Personal information
- Full name: Camille Ayglon-Saurina
- Born: 21 May 1985 (age 41) Avignon, France
- Nationality: French
- Height: 1.80 m (5 ft 11 in)
- Playing position: Right back

Senior clubs
- Years: Team
- 1999–2008: Handball Cercle Nîmes
- 2008–2010: Metz Handball
- 2010–2016: Handball Cercle Nîmes
- 2016–2018: CSM București
- 2018–2021: Nantes Handball

National team
- Years: Team / Apps / (Gls)
- 2007–2021: France / 270 / (550)

Teams managed
- 2024-: French U20 Women

Medal record
Olympic Games
| Silver medal – second place | 2016 Rio de Janeiro | Team |
World Championship
| Gold medal – first place | 2017 Germany |  |
| Silver medal – second place | 2009 China |  |
| Silver medal – second place | 2011 Brazil |  |
European Championship
| Gold medal – first place | 2018 France |  |
| Bronze medal – third place | 2016 Sweden |  |
Mediterranean Games
| Gold medal – first place | 2009 Pescara | Team |

= Camille Ayglon =

French handball player (born 1985)

Camille Ayglon-Saurina ( Camille Ayglon, 21 May 1985) is a French handball coach and former player who represented the French national team. She is a World Champions from 2017 and a European Champion from 2018. She also competed in the 2008, 2012, and 2016 Olympic Games.

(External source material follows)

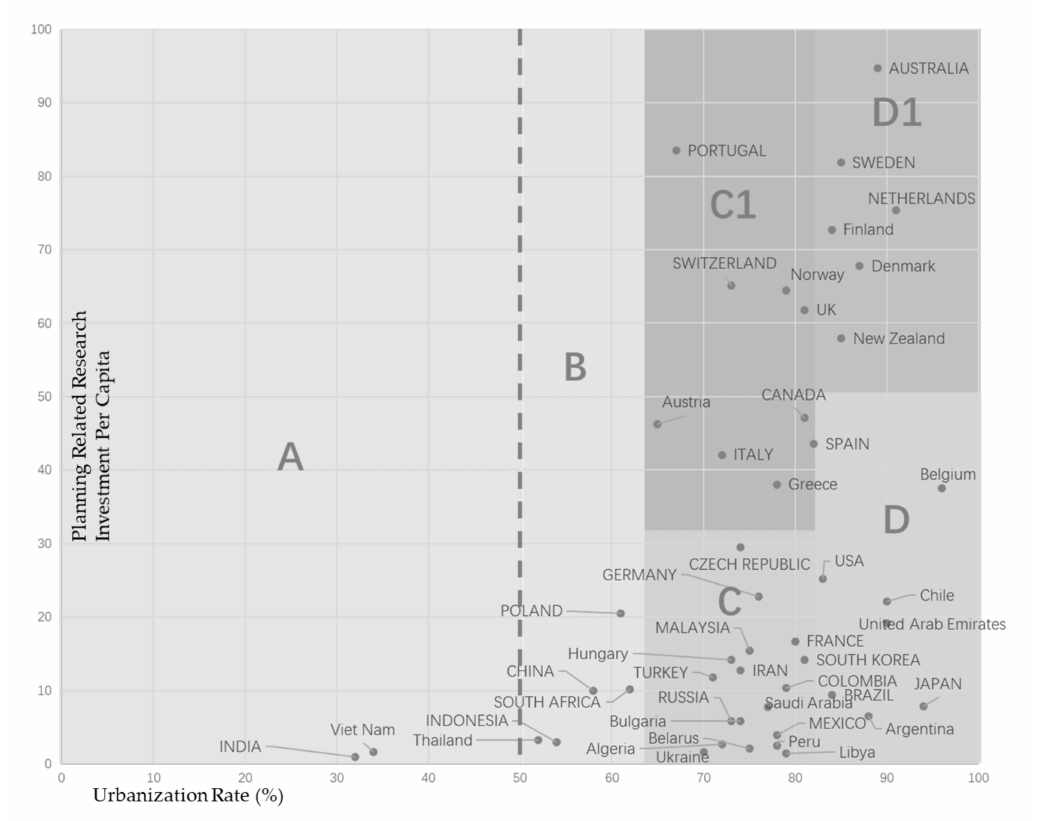
Figure 3. Dynamic relationship between investment in planning research and urbanization [30]. Source: based on data from Web of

On 1 December 2016, Ayglon-Saurina was awarded the rank of Chevalier (knight) of the French National Order of Merit.

==Career==
Camille Ayglon started her career in 1999 at Handball Cercle Nîmes. Between 2008 and 2010 she played for Metz Handball, before returning to HBC Nîmes. With Metz she won the 2009 French championship, the 2010 French cup and 2009 and 2010 French league cup.

In 2016 she joined Romanian CSM București. Here she won the 2017 and 2018 Romanian league and cup double and came third in the EHF Champions League in both seasons.

In July 2018 she joined Nantes Loire Atlantique Handball. She retired after the 2020–21 season.

===National team===
Ayglon played for various French youth teams. She debuted for the French national team on 1 March 2007 against China.

At the 2016 Olympics she won a silver medal, losing to Russia in the final. A year later she won gold medals at the 2017 World Championship. In 2018 she won another gold medal, when France won the 2018 European Championship. This was the first time, France won the European Championship.

==Post-playing career==
From September 2024 she became the assistant coach for the French women's youth national team.

==Honours==
- Olympic Games:
  - Silver Medalist: 2016
- World Championship:
  - Gold Medalist: 2017
  - Silver Medalist: 2009, 2011
- European Championship:
  - Bronze Medalist: 2016
- Romanian Championship:
  - Winner: 2017, 2018
- Romanian Cup:
  - Winner: 2017, 2018
- Romanian Supercup:
  - Winner: 2016, 2017
- French Championship:
  - Winner: 2009
- French Cup:
  - Winner: 2010
  - Finalist: 2009, 2011, 2015
- French League Cup:
  - Winner: 2009, 2010
  - Finalist: 2013
- EHF Champions League:
  - Bronze Medalist: 2017, 2018
- EHF Challenge Cup:
  - Semifinalist: 2011

==Individual awards==
- French Championship Best Right Back: 2010, 2011

==Personal life==
She is married to Guillaume Saurina.